[Start of section]

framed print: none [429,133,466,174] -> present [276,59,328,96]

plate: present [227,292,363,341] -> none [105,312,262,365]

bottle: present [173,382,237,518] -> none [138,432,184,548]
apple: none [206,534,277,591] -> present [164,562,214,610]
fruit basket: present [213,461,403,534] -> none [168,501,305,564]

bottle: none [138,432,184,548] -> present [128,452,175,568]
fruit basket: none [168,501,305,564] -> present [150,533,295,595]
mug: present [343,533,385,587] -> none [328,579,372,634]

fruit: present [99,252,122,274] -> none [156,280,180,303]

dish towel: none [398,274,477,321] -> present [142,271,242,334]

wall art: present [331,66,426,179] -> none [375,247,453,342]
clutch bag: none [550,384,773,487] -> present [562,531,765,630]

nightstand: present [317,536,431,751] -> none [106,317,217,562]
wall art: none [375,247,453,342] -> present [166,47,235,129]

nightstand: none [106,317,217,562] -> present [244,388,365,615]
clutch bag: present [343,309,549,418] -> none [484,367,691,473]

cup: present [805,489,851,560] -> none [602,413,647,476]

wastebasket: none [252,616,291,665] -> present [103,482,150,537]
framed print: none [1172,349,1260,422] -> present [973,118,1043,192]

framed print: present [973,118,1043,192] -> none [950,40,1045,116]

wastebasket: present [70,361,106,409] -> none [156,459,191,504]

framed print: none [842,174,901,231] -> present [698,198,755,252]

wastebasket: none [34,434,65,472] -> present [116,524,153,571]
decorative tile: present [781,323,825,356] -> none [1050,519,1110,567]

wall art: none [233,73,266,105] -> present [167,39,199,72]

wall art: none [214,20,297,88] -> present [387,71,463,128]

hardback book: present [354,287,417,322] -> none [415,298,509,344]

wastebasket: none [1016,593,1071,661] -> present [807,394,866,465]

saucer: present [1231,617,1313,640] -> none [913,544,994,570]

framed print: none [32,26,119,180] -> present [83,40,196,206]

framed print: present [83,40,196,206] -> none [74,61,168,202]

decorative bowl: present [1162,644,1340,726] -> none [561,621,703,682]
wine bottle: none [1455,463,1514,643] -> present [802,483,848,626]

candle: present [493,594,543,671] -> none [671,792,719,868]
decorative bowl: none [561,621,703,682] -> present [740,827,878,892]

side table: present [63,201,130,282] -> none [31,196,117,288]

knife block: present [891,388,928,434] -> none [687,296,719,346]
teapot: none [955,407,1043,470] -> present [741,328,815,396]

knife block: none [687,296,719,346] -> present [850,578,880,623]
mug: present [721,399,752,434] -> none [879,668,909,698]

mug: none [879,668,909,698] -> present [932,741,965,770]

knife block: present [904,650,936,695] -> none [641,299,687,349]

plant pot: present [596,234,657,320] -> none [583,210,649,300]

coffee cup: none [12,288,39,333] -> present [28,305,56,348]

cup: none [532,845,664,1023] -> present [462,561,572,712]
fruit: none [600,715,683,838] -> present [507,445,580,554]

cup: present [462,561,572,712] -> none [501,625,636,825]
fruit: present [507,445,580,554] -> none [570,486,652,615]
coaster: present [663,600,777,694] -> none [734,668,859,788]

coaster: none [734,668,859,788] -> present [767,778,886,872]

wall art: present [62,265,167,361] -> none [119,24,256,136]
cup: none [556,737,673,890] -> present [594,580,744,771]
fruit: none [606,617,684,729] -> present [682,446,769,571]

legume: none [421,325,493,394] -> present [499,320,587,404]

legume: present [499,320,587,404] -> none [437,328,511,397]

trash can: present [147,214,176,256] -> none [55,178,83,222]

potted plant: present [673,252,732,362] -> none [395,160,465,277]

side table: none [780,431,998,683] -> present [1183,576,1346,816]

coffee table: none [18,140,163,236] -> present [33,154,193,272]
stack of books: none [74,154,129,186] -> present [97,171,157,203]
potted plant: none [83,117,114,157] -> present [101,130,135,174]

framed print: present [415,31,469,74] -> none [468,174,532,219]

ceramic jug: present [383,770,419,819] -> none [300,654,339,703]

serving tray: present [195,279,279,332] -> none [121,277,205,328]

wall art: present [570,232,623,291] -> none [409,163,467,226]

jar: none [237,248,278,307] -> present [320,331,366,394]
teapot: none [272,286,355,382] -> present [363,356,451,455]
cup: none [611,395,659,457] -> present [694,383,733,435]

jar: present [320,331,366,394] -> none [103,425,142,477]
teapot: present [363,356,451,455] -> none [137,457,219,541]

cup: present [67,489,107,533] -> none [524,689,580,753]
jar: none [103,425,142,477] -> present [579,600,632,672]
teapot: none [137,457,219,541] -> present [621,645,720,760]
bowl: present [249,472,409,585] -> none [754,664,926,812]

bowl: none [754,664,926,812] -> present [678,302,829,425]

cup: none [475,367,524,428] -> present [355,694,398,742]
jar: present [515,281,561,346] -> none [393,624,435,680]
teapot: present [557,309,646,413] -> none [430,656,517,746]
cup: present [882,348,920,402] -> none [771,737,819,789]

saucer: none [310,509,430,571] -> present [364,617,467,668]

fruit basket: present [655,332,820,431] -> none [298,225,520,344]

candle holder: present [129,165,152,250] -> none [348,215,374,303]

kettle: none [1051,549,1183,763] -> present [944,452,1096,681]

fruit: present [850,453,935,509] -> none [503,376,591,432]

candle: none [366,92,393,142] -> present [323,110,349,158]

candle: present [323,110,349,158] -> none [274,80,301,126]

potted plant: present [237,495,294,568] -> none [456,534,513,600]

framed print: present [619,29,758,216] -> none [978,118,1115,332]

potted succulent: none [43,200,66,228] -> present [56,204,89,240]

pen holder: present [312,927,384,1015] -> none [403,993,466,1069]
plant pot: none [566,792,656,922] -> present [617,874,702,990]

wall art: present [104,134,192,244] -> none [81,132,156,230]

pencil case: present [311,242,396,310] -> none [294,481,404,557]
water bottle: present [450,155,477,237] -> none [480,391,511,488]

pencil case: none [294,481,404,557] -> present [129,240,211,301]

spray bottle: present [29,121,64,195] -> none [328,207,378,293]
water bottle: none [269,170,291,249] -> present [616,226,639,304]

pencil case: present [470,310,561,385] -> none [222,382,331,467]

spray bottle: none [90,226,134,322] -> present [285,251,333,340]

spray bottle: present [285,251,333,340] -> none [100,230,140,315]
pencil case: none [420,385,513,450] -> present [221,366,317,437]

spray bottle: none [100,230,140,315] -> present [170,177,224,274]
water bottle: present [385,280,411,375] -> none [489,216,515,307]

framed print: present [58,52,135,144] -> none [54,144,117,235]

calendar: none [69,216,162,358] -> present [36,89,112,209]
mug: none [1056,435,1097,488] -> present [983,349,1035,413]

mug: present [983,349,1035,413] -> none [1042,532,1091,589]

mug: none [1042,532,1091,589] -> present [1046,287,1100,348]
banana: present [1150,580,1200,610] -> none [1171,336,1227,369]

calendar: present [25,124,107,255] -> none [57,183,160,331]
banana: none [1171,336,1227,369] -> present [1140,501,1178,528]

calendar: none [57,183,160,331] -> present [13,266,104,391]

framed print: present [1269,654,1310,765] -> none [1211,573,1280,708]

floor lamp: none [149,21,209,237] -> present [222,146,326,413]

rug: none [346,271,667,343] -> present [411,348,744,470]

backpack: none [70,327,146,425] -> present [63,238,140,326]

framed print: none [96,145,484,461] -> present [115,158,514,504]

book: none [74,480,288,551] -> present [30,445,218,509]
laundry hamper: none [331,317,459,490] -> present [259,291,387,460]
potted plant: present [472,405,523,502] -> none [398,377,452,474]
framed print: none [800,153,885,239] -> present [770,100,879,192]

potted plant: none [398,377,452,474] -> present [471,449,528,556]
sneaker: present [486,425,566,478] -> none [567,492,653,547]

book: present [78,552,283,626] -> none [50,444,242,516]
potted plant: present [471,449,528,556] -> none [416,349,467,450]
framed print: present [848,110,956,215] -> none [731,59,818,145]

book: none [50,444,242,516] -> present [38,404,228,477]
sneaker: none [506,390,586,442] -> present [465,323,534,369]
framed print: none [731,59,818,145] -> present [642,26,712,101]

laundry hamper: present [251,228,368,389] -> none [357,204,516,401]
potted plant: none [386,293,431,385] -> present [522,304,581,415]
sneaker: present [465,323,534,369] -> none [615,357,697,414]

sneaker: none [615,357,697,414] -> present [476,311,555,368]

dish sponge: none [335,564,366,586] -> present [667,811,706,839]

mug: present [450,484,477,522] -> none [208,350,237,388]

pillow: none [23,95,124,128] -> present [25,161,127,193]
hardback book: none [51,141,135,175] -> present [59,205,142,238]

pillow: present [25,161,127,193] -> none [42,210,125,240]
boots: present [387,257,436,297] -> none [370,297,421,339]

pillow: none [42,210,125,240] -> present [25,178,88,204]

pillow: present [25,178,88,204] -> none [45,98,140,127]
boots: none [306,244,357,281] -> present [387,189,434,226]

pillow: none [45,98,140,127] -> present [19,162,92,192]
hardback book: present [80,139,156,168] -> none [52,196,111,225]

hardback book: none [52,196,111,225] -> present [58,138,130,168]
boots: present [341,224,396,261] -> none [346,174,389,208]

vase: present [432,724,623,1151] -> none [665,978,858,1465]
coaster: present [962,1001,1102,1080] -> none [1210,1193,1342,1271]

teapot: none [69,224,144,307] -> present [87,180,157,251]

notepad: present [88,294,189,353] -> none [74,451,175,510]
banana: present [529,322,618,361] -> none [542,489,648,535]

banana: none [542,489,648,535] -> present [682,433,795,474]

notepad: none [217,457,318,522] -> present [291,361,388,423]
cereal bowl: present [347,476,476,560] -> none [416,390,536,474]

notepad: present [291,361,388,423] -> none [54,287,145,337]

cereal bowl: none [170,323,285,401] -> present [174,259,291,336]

[End of section]

In the entries above, find the line with "wall art: none [214,20,297,88]" and the line with "framed print: none [32,26,119,180]", then set down exactly those two and every line between them, nothing else.

Exercise response:
wall art: none [214,20,297,88] -> present [387,71,463,128]

hardback book: present [354,287,417,322] -> none [415,298,509,344]

wastebasket: none [1016,593,1071,661] -> present [807,394,866,465]

saucer: present [1231,617,1313,640] -> none [913,544,994,570]

framed print: none [32,26,119,180] -> present [83,40,196,206]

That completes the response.